[RECORD SET Boundary: Start]
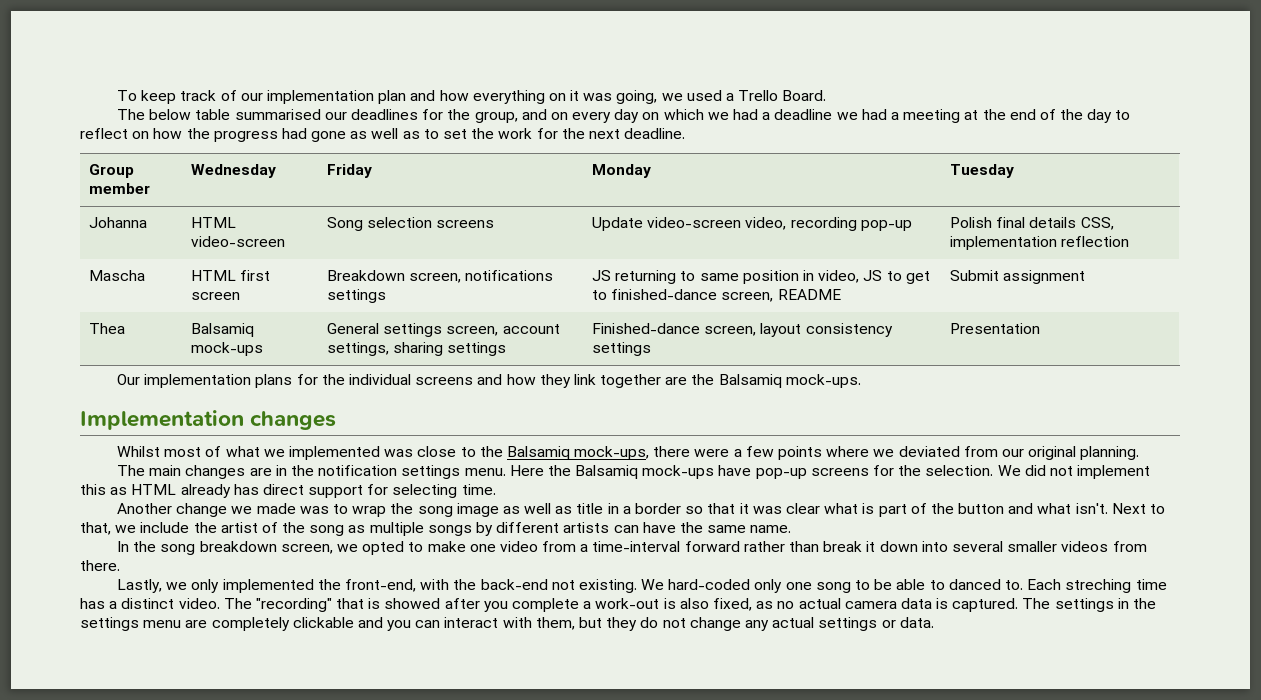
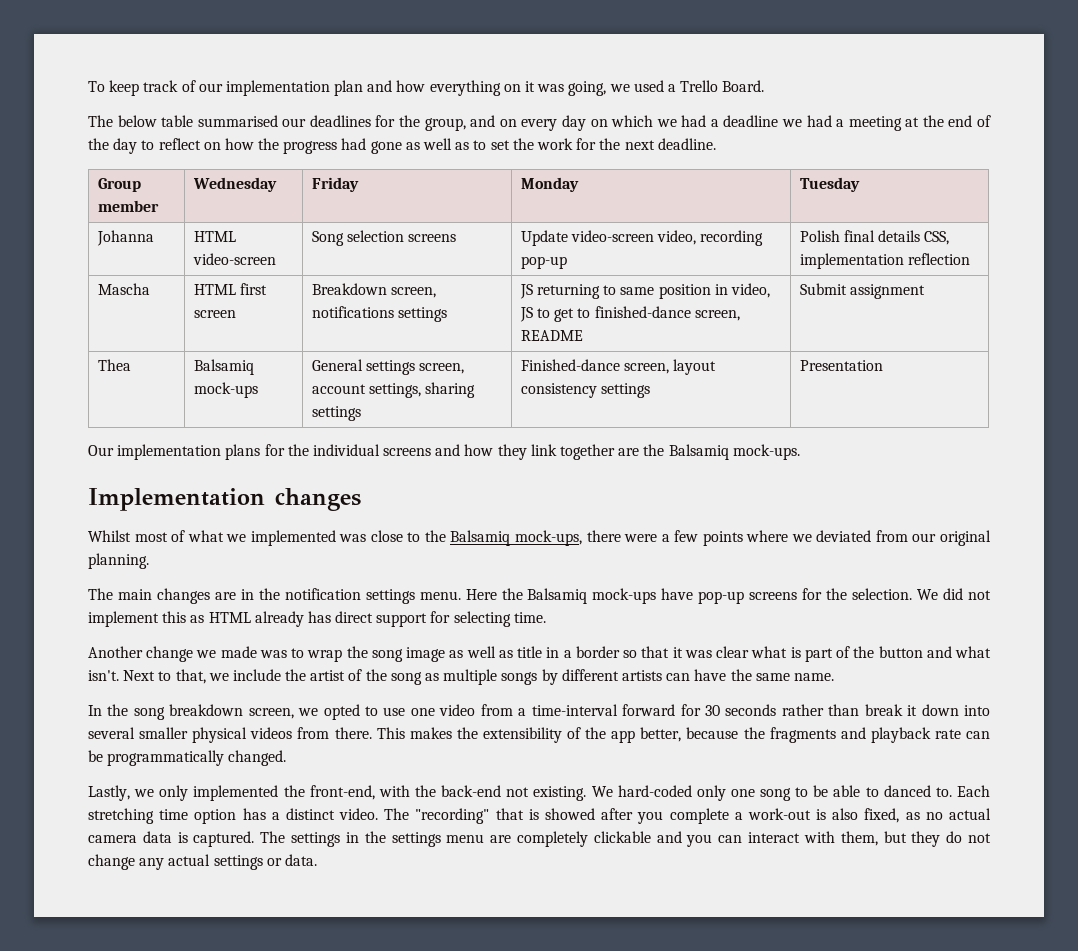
[427,541,466,552] make -> [383,707,406,716] use
(740, 546) none -> [680,704,777,716] for 30 seconds
(1058, 546) none -> [192,727,248,743] physical
(120, 565) none -> [376,727,991,743] [88,750,287,766] This makes the extensibility of the app better, because the fragments and playback rate can be programmatically changed.
[1065,579,1167,593] streching time -> [88,808,237,824] stretching time option

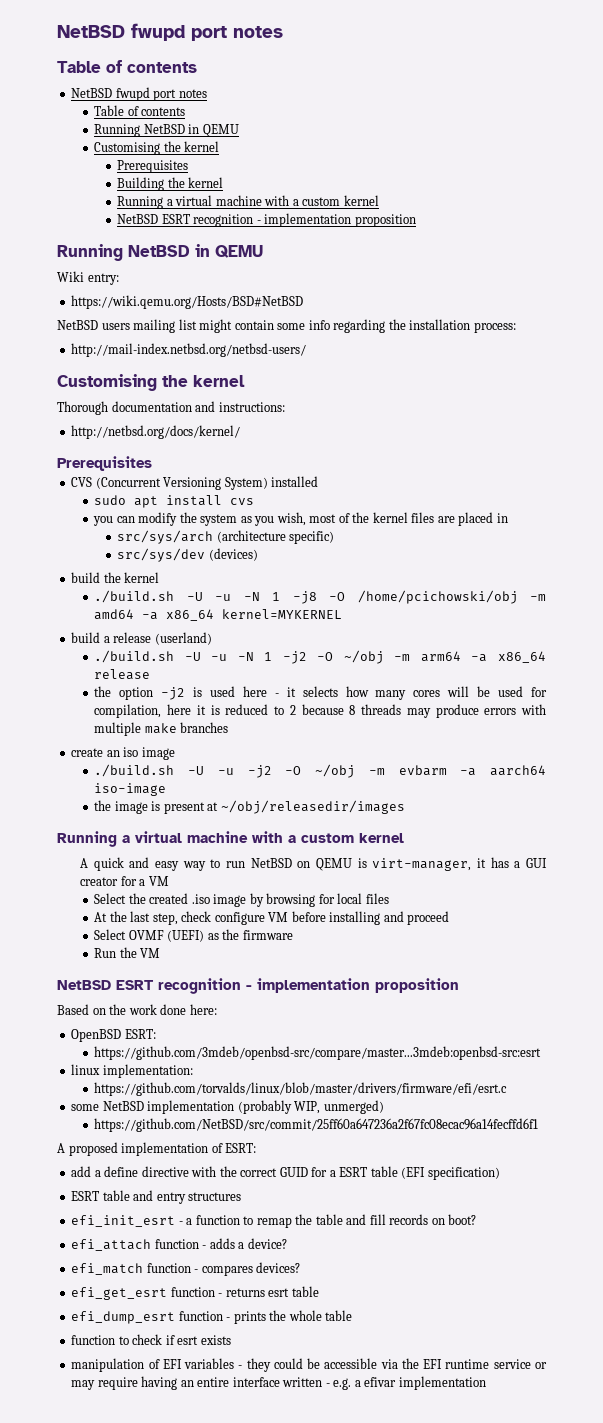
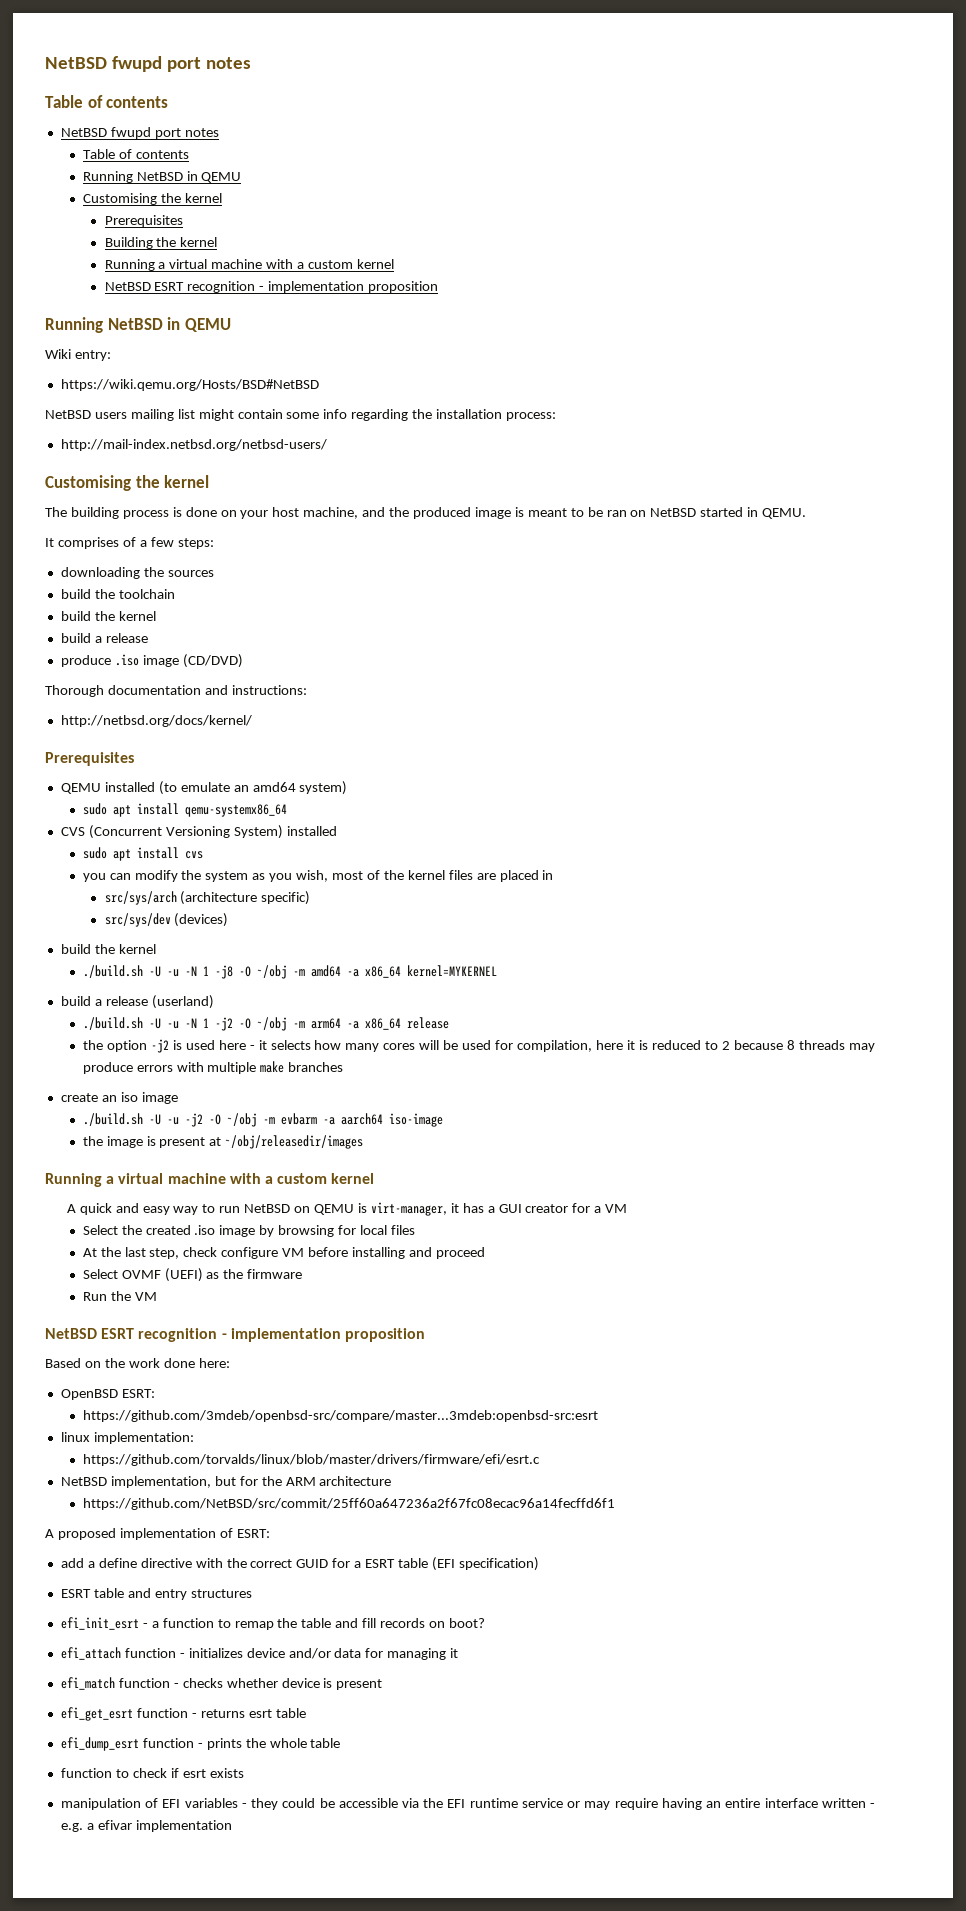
(245, 381) none -> [45,507,807,519] [45,537,214,549] [60,567,214,579] [60,589,175,599] [60,611,156,621] [60,633,148,643] [60,654,243,668] // The building process is done on your host machine, and the produced image is meant to be ran on NetBSD started in QEMU. // It comprises of a few steps: // downloading the sources // build the toolchain // build the kernel // build a release // produce .iso image (CD/DVD)
(152, 463) none -> [60,781,348,795] [82,803,287,817] // QEMU installed (to emulate an amd64 system) // sudo apt install qemu-systemx86_64
[357,590,518,604] /home/pcichowski/obj -> [256,965,287,979] ~/obj
[71,1100,384,1114] some NetBSD implementation (probably WIP, unmerged) -> [60,1476,392,1488] NetBSD implementation, but for the ARM architecture
[209,1238,287,1249] [71,1262,301,1276] adds a device? // efi_match function - compares devices? -> [188,1648,459,1660] [60,1677,383,1690] initializes device and/or data for managing it // efi_match function - checks whether device is present

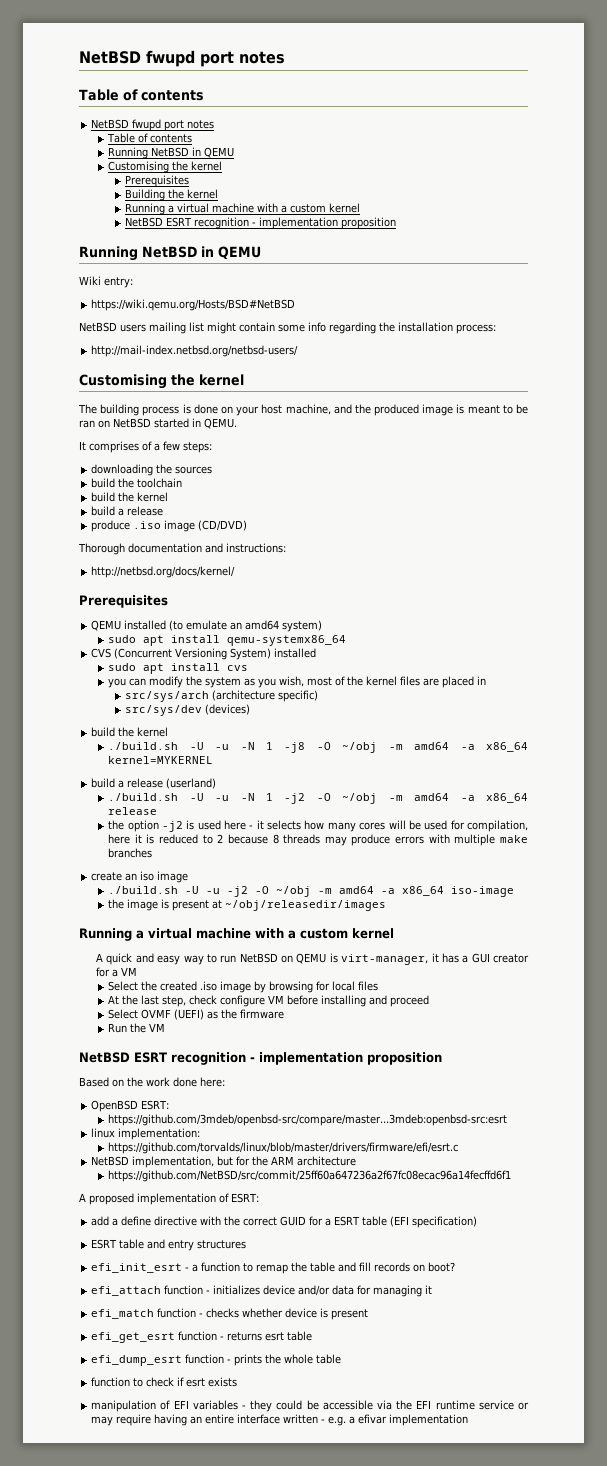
[310,1018,341,1029] arm64 -> [414,793,450,801] amd64
[280,1113,383,1125] evbarm -a aarch64 -> [339,886,445,896] amd64 -a x86_64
[RECORD SET Boundary: End]
§ **TASK**:
Would you copy the records word for word, without any of their pictures?

§ **ANSWER AREA**:
[427,541,466,552] make -> [383,707,406,716] use
(740, 546) none -> [680,704,777,716] for 30 seconds
(1058, 546) none -> [192,727,248,743] physical
(120, 565) none -> [376,727,991,743] [88,750,287,766] This makes the extensibility of the app better, because the fragments and playback rate can be programmatically changed.
[1065,579,1167,593] streching time -> [88,808,237,824] stretching time option

(245, 381) none -> [45,507,807,519] [45,537,214,549] [60,567,214,579] [60,589,175,599] [60,611,156,621] [60,633,148,643] [60,654,243,668] // The building process is done on your host machine, and the produced image is meant to be ran on NetBSD started in QEMU. // It comprises of a few steps: // downloading the sources // build the toolchain // build the kernel // build a release // produce .iso image (CD/DVD)
(152, 463) none -> [60,781,348,795] [82,803,287,817] // QEMU installed (to emulate an amd64 system) // sudo apt install qemu-systemx86_64
[357,590,518,604] /home/pcichowski/obj -> [256,965,287,979] ~/obj
[71,1100,384,1114] some NetBSD implementation (probably WIP, unmerged) -> [60,1476,392,1488] NetBSD implementation, but for the ARM architecture
[209,1238,287,1249] [71,1262,301,1276] adds a device? // efi_match function - compares devices? -> [188,1648,459,1660] [60,1677,383,1690] initializes device and/or data for managing it // efi_match function - checks whether device is present

[310,1018,341,1029] arm64 -> [414,793,450,801] amd64
[280,1113,383,1125] evbarm -a aarch64 -> [339,886,445,896] amd64 -a x86_64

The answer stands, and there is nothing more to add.